**Passage to read:**
▼

The tapestry is stylistically similar to the Bayeux Tapestry, because of its narrative art style, colors, and overall movement of the forms. The figures in the Oseberg tapestry move horizontally such as those in the Bayeux Tapestry. Both are also referred to as “tapestries” while they are both embroideries, since the design is not woven into the cloth.

== Materials ==
The fragments are all made from wool and silk, as well as other plant-based materials such as flax, which have since disintegrated prior to their discovery. There is no trace of linen in the tapestry due to the condition that it was found in, but flax was cultivated into linen during this time period, and tools used for linen work were also found within the ship. It is assumed that the silk was imported, while the woolen contents were native work.

== Historical context ==

=== Viking burials ===
The living had a duty to care for the dead and bury them, and all of the dead were treated with the utmost respect, no matter who they were. The first step of the burial is typically the treatment of the body. Both the eyes and the mouth of the body were shut, and they were washed with their hair combed. Following the treatment, the body was then placed on a straw bed, and after a number of days the corpse could then either be buried or burnt. Inhumation was the most common form of burial, typically in some kind of coffin, or in more elaborate cases, in a chamber. Cremation was also occasionally practiced.

Following the treatment of the body, if the body was intended to be buried, a grave would be formed. These graves could be created in a variety of forms such as, circular, triangular, oval, or in the shape of a boat. Sometimes they were surrounded by stones. If the graves were flat, sometimes, such as in the case of the Oseberg burial, mounds were created.

▲

**Work item:** Pick up the text on the Oseberg tapestry after its final sentence and write what comes next. The records have nothing to do with this.

[Saved entries]
▼

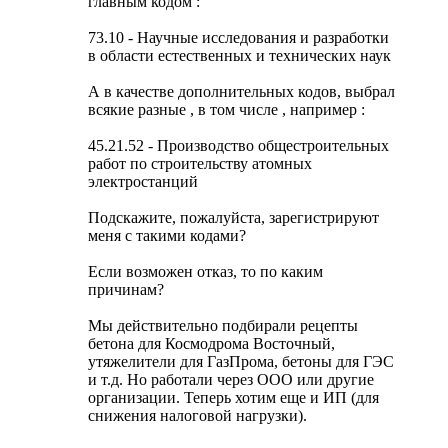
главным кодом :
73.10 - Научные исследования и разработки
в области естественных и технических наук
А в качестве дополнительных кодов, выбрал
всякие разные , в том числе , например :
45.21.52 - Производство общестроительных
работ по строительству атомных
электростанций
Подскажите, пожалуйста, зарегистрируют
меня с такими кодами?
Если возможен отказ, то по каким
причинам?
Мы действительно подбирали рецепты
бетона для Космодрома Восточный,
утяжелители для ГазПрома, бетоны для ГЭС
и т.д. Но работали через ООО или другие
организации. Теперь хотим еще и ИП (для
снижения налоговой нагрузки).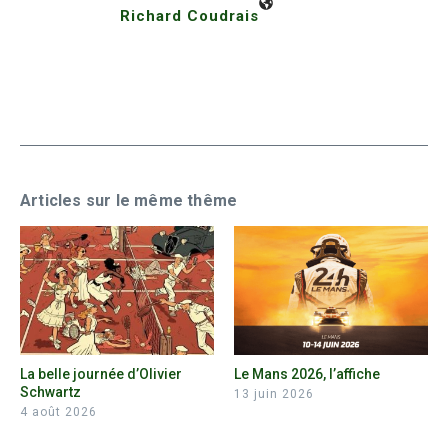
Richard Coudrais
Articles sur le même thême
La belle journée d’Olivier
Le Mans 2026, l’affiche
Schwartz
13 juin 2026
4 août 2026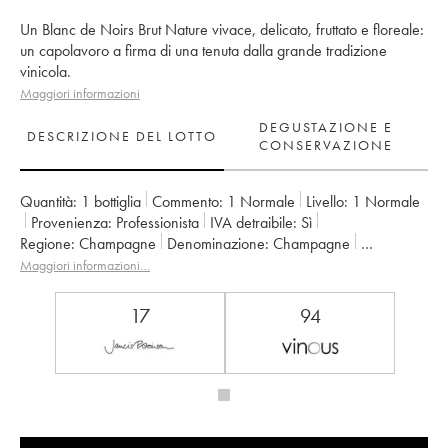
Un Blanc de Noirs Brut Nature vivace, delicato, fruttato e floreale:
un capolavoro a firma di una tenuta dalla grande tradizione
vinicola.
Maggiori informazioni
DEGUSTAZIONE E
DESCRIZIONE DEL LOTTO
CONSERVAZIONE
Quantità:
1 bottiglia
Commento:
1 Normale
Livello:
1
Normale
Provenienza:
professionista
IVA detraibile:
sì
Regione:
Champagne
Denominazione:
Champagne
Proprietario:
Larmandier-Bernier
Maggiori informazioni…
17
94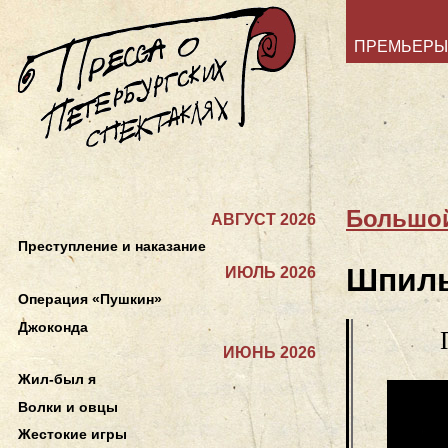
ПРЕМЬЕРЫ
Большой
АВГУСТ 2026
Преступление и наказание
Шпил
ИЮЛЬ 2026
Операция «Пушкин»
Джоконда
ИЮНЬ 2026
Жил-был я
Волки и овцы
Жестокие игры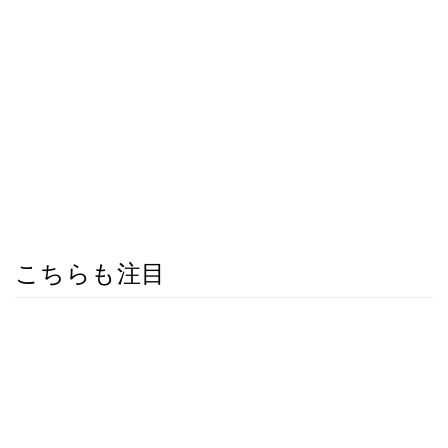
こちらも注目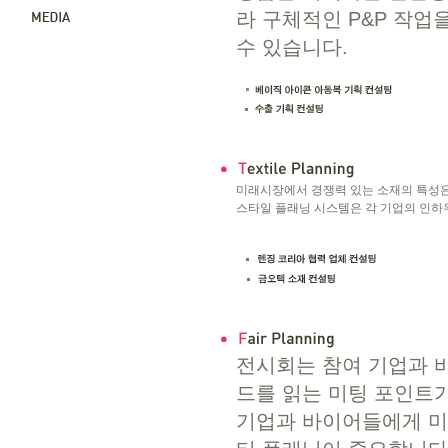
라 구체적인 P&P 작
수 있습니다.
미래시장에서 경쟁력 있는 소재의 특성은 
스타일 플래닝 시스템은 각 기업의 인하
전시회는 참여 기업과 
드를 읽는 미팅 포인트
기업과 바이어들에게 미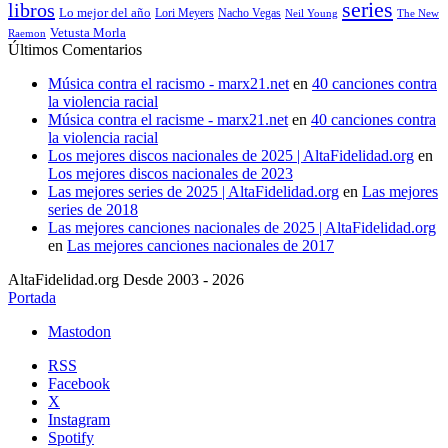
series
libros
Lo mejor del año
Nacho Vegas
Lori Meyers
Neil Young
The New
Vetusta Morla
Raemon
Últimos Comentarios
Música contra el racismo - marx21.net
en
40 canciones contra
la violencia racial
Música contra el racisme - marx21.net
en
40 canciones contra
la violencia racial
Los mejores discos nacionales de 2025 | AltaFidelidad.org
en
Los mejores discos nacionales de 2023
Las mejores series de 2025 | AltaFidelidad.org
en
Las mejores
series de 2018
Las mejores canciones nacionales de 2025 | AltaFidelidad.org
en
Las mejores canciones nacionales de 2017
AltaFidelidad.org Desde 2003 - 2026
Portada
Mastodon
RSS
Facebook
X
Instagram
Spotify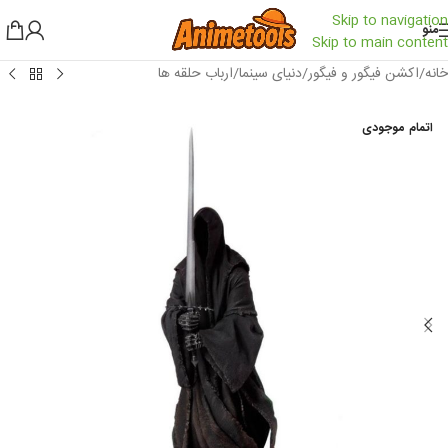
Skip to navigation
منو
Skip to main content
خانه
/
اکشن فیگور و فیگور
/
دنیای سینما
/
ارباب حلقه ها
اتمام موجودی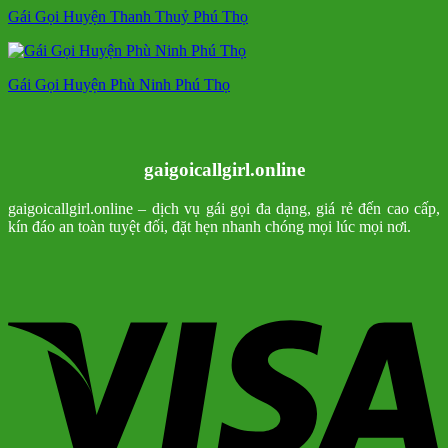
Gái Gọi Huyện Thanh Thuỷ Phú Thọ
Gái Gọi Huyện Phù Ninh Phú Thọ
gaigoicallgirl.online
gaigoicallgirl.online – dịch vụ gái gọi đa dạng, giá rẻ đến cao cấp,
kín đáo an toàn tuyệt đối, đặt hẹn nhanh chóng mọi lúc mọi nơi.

▲

**Expected output:**
The dead were typically buried with objects and utensils from their daily life. Some grave goods also served a symbolic function, such as boats and wagons, like in the Oseberg burial, were a representation of their journey into the afterlife. These items were all intended to equip the dead for their journey into the next world.

They were also sometimes accompanied by their dogs or horses. The dead in cremation graves could also be accompanied by grave goods.

=== Textiles ===
Textiles from the Viking Age are very diverse, with a variety of different weave styles, along with colored patterning, dyeing, and decorative additions. There was a need for this wide variety of styles. Textiles were needed for clothing, whether it was everyday garb or special costumes. They were needed for upholstery, bedding, carpets, and wall hangings, as well as many other purposes. One of the most important needs for textiles was for sails and tents. The materials varied, primarily wool and plant fibers such as flax, but other materials like silk, gold, and silver threads were also used.

Textile fragments have been found in many different burials, along with textile tools.

The manufacture of textiles was important during the Viking Age, but it also required the work of several people. The production process included the harvesting of the fibers and then preparing them for spinning and weaving, before finally sewing them into the finished product.

Textiles and the raw material required for textile production were traded and exchanged for valuable goods.